Procrastinators Anonymous declare next meeting to be: "probably next week some time, I dunno I'm not too sure yet. There's just so much going on, I really don't have time right now, you know? I have at least six more seasons of [Popular TV Show] to catch up on."

Citizen cloning himself in attempt to avoid responsibilities is now inundated with clones lazing around his house. "Each one just keeps cloning another one. Nobody wants to do anything. God maybe I really am just that horribly lazy. I'm going to do the dishes to get my mind off things."

Amusement park SatanLand opens its doors. Stan, the large, red, horned CEO, promises it'll be a "Hell of a good time" and customers will "just be dying to come back.” and “I'm hellbent on making this the Beast experience or my name isn't Sata-- Stan. My name’s Stan."

Scientists test the popular myth "Two heads are better than one" by attaching two heads together. Conclusion: "No, no it's definitely not better. There's an awful lot more screaming. Like, endless amounts of screaming.

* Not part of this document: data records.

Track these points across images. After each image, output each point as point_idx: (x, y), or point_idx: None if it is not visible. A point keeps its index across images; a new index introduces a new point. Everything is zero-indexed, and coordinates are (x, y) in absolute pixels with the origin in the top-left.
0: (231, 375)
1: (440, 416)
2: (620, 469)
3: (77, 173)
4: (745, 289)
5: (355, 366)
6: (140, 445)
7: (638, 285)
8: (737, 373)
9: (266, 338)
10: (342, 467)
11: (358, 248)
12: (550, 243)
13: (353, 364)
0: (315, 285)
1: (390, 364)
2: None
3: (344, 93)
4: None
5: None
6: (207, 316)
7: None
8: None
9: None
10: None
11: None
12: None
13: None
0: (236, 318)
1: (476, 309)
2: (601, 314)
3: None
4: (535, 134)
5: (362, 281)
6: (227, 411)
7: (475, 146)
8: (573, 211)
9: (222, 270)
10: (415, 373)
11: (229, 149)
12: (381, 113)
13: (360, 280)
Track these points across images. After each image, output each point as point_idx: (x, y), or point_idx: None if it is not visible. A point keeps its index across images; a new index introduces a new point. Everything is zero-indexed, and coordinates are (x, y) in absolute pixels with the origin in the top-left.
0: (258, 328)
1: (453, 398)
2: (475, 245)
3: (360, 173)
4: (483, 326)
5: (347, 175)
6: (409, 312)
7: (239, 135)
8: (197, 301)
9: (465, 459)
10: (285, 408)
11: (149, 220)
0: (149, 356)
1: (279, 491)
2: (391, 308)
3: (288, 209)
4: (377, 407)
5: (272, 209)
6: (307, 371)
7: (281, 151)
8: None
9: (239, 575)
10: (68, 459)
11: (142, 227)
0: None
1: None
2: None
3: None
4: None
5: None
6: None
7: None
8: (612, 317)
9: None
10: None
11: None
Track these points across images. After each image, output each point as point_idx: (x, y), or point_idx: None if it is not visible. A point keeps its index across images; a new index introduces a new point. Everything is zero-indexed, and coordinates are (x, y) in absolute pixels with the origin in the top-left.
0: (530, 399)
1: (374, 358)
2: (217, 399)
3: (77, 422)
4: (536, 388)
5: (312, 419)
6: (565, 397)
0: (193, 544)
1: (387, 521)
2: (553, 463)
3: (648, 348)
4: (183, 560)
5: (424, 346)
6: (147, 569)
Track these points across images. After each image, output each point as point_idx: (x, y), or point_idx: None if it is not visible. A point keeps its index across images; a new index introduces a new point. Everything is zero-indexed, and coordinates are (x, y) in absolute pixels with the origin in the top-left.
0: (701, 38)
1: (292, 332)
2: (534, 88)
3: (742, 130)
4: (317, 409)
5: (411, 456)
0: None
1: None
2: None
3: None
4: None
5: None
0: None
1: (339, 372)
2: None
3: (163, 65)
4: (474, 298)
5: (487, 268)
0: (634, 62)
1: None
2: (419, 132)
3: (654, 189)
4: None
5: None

Next steps will be to see how they are when attached to a body."

Officials issue reminder for ALL CITIZENS to STOP LICKING THE TEMPORAL ANOMALY. Scientists have confirmed that this is a terrible idea and will result in changes to the timeline. The anomaly may take on the appearance of ice cream, cookies, a lollipop, or a tootsie roll.

Prince of Mars Royal family sends out dozens of electronic messages a day, attempting to find a recipient for his enormous wealth. "Nobody replies to my messages, I don't get it. They just need to send a small advance fee and I can get rid of all this burdensome money!"

Automatic rocket launches from Earth with emergency supplies for starving Mars colony, to crash-land in a safezone for quick distribution. Warehouse workers note that the emergency supplies were still in the warehouse, however stockpile of nuclear explosives intended for Pluto mining were missing.

Flat-earthers officially change name to "Flat-systemers" in recent press release. "I mean, we were wrong about the Earth, sure, but we KNOW we're right about the solar system being flat. Evidence? 'Course we have evidence! We know it's flat because of the way it is. What more proof do you need?"

Outbreak of deadly virus on Mars has infected thousands of citizens. Officials warn that this "Dad Virus" causes infected to communicate in dad jokes. "Hi infected, I'm dad" is now the most common greeting. Security Officials on Mars note "don't trust atoms, they make up everything!"

Baked potato Moon-President unable to hold parliament together. Moon Nation collapses in to several break away states including: - The People’s Republic of Luna - Kingdom of Selene - The Democratic Republic of the Moon - Luna Sultanate - Moon Federation - State of Selene - The Great Lunar Duchy

Citizen time traveler appeared in Mars city street. They stated "Uh oh, they sent me too far, way before the time of the Big Cheese. The Great Robot Holy War hasn't even happened yet. Whew, you guys are in for a doozy with that one; wouldn't wanna be you soon." They then promptly vanished.

Upcoming Mixed Martial Arts contest pits two legendary fighters against each other. Catch Dylan 'One Kick Man' Harper VS Stanley 'Only Weakness Is Being Kicked' Graham match on the next Fight Evening! Analysts concluded this fight is likely to be "decisive."

Prince of Mars Royal family sends out dozens of electronic messages a day, attempting to find a recipient for his enormous wealth. "Nobody replies to my messages, I don't get it. They just need to send a small advance fee and I can get rid of all this burdensome money!"

Officials have announced a brand new program for first time home buyers! Four-generation mortgages have begun. “I was starting to get worried that my children’s children’s children wouldn’t be able to afford a home. Now I just need to figure out my fertility issues, first problem: still single.”

Portal gun is created by Scientists; first tests are inconclusive. "Scientist Jimmy shot a portal below himself, then one directly above. We throw food into the terminal velocity loop to make sure he's okay; still working on getting him out. Sadly, he dropped the gun inside. It’s the only one."